The Action Plan for the continuous development and dissemination of the VHL Nicaragua, a line of action coordinated with the Latin American and Caribbean Center on Health Sciences Information (BIREME/PAHO/WHO), PAHO/WHO Nicaragua and the National Autonomous University of Nicaragua in Managua (UNAN Managua) organized a series of three webinars on scholarly communication. The first, on Ethics and Integrity in Research, was held last April and was the subject of news in this Bulletin[2]. Lilian Calò[3], Coordinator of Scholarly communication and Institutional Communication at BIREME/PAHO/WHO, is in charge of the webinars.

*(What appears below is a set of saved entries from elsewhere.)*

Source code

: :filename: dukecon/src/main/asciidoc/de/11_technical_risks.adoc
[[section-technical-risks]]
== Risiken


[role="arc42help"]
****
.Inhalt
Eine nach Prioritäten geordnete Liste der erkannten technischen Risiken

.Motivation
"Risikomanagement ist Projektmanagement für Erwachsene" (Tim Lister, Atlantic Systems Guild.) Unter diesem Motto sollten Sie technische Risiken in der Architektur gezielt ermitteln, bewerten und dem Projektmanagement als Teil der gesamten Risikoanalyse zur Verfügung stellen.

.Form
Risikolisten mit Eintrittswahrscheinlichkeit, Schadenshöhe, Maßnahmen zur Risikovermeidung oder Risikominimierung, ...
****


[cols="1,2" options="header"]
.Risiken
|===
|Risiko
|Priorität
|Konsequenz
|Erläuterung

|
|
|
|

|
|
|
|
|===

The second webinar, held on May 11, was about Science Assessment: Impact Indices, and addressed the evolution of impact metrics from the creation of the Impact Factor by Eugene Garfield in 1975 to the contribution of social networks in scholarly communication, through usage and download metrics and new databases such as Dimensions, whose main innovation is to provide metrics at the document level and not at the journal level, as per usual.

The virtual session was attended by 116 participants, who showed great interest in the topic, asking questions and making comments in the chat. Reviews mention, for example: “Excellent. Thank you very much for helping us to understand the meaning of the different bibliographic indicators and to use them with care”; “Very good information”; “Excellent, to assess the relative importance of the impact factor of the same scientific area”; “Thank you so much for your presentation, I’m always learning.” Some participants solved the exercises and sent them to the speaker, who returned them to each one with corrections and comments. The presentation in PDF format is sent to the participants, as is usual practice of BIREME in the training it promotes, in favor of open access to learning resources.

The third and final webinar of the series, held on May 25, discussed the dimensions of open science and the future of scholarly communication. In response to a request from the VHL Network and the sessions on Strengthening Health Information Networks in Latin America and the Caribbean, the invitation to this webinar was extended to participants from the VHL Networks, LILACS, Referencers, Indexers, Editors, and BiblioSUS, who can also benefit from the theme of strengthening the Networks coordinated by BIREME/PAHO/WHO regionally with national institutions.

The presentation talked about new ways of reporting research results, through preprints and their contribution to streamlining scholarly communication. It also discussed the reasons that led to the adoption of open practices, like open peer review and open research data, which together with open access make up the pillars that support open science. This movement is not a fad or something passing that can be ignored, but a global trend in all areas of knowledge, recognized even by UNESCO, which has just approved the Open Science Recommendation at its 41st Assembly, held in Paris in November 2021[4].

The third webinar registered the participation of 134 people, who interacted with the speaker through questions and comments, such as: Magally Morales Ramírez, “Excellent presentation, thank you very much“; Rosemeire Pinto, “Great appearance, Lilian, thanks for sharing your knowledge”; Abel Silva de Meneses, “Thank you for the excellent presentation”; Thais Forster, “As always an inexhaustible source of knowledge. Congratulations one more time“; María Amparo de los Santos, “Thank you very much, very valuable contributions”; Eliud Ninoska Flores, “Thank you so much for sharing your knowledge, learning every day.”

Scholarly communication is a pillar of the BIREME/PAHO/WHO technical cooperation program to motivate research and also give visibility to the scientific production of different actors in the health area in Latin America and the Caribbean.

[1] A Basic Course to Scholarly Communication in Health Sciences is available in open access on the Virtual Campus of Public Health. Access at (in Spanish and Portuguese): https://ccs.bvsalud.org/es/cursos/curso-introcdutorio-de-comunicacion-cientifica-en-ciencias-de-la-salud/ 
[2] BIREME Bulletin n. 67. Webinar on Scholarly Communication for users of the Nicaragua VHL. Available at: https://boletin.bireme.org/en/2022/04/30/webinar-on-scholarly-communication-for-users-of-the-vhl-nicaragua/
[3] Lilian Calò holds a PhD in Biochemistry from the University of São Paulo, Brazil. Her CV is available.